• **EXERCISE OBJECTIVE**
Extract, word for word, every line from the first line of the rows down to the line containing "PINET, Michel", with both of those lines included.

[Stored data]
* * *

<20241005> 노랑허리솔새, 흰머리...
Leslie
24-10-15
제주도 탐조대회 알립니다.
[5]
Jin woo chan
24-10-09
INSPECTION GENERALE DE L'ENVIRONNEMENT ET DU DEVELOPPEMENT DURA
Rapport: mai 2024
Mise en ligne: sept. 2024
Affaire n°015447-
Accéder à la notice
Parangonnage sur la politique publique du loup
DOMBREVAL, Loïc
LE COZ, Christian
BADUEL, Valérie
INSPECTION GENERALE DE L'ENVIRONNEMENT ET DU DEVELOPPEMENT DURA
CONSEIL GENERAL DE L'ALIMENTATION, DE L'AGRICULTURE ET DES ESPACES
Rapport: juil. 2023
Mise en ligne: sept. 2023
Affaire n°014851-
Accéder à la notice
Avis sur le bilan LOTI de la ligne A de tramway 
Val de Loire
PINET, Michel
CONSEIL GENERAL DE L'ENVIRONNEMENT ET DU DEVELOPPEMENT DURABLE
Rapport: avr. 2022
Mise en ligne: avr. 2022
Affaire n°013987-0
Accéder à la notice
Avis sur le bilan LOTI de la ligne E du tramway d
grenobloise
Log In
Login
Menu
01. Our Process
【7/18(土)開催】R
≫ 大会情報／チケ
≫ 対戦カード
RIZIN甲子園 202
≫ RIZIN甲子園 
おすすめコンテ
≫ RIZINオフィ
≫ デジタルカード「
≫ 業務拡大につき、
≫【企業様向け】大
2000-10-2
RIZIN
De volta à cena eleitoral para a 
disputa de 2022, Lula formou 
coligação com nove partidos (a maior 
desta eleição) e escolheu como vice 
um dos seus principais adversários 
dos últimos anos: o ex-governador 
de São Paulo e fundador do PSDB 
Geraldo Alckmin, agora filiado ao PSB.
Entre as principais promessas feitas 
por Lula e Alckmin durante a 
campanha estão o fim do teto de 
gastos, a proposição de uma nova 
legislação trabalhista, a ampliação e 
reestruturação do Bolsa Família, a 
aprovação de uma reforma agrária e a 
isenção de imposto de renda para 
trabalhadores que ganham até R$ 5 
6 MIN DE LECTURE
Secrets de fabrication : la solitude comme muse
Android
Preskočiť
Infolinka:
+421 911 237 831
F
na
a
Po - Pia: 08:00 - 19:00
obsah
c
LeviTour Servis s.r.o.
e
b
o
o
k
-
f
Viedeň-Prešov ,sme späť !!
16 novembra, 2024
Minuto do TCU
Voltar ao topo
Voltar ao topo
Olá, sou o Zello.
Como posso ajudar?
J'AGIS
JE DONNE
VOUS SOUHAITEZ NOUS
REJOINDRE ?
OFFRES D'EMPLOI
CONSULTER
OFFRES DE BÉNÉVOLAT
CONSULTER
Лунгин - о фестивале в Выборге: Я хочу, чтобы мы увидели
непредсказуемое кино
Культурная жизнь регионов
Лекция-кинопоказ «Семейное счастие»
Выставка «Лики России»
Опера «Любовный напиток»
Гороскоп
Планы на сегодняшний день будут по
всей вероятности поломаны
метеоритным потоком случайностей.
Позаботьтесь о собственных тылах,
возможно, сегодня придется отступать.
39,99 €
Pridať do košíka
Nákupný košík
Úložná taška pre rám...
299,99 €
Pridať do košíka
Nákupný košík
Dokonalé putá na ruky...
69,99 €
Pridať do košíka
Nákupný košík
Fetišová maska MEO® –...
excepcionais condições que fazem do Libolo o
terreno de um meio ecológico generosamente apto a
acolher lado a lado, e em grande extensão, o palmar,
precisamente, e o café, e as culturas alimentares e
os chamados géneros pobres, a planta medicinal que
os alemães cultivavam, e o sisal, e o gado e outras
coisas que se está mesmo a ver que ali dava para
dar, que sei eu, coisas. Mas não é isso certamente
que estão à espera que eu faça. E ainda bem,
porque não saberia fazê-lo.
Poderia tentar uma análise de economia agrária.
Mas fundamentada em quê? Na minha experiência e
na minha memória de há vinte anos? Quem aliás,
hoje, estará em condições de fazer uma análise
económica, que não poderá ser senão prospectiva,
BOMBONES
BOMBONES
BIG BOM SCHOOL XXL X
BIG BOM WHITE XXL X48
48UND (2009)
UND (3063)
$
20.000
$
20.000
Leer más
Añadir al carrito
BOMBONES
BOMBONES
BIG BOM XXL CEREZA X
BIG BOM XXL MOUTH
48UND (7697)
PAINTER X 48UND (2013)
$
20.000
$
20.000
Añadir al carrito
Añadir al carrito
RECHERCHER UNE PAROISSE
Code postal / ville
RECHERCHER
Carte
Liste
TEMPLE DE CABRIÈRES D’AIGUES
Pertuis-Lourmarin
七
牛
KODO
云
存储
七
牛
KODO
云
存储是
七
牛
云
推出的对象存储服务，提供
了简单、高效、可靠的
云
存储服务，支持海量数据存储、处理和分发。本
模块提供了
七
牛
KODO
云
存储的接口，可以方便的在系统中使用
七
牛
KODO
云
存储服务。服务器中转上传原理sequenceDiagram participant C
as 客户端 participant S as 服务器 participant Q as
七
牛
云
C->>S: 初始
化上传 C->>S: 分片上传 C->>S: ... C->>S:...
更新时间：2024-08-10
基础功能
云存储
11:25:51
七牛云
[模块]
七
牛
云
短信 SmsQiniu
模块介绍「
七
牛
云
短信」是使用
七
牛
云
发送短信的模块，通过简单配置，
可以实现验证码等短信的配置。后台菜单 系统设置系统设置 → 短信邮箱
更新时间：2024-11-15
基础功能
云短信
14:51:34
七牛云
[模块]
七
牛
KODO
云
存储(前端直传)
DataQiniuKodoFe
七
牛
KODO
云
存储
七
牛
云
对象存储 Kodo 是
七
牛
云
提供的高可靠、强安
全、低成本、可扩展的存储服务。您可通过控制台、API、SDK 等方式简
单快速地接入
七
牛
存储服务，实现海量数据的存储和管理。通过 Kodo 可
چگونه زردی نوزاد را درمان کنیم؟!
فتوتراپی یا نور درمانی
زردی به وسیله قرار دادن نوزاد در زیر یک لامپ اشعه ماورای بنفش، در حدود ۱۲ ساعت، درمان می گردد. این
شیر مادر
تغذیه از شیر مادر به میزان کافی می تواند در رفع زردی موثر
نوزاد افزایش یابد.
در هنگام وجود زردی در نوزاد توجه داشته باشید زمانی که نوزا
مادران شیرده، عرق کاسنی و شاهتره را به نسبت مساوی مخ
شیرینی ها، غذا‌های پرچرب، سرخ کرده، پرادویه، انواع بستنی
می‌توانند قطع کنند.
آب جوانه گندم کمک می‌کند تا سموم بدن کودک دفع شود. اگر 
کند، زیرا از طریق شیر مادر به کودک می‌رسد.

* * *

• **SOLUTION TO THIS EXERCISE**
<20241005> 노랑허리솔새, 흰머리...
Leslie
24-10-15
제주도 탐조대회 알립니다.
[5]
Jin woo chan
24-10-09
INSPECTION GENERALE DE L'ENVIRONNEMENT ET DU DEVELOPPEMENT DURA
Rapport: mai 2024
Mise en ligne: sept. 2024
Affaire n°015447-
Accéder à la notice
Parangonnage sur la politique publique du loup
DOMBREVAL, Loïc
LE COZ, Christian
BADUEL, Valérie
INSPECTION GENERALE DE L'ENVIRONNEMENT ET DU DEVELOPPEMENT DURA
CONSEIL GENERAL DE L'ALIMENTATION, DE L'AGRICULTURE ET DES ESPACES
Rapport: juil. 2023
Mise en ligne: sept. 2023
Affaire n°014851-
Accéder à la notice
Avis sur le bilan LOTI de la ligne A de tramway 
Val de Loire
PINET, Michel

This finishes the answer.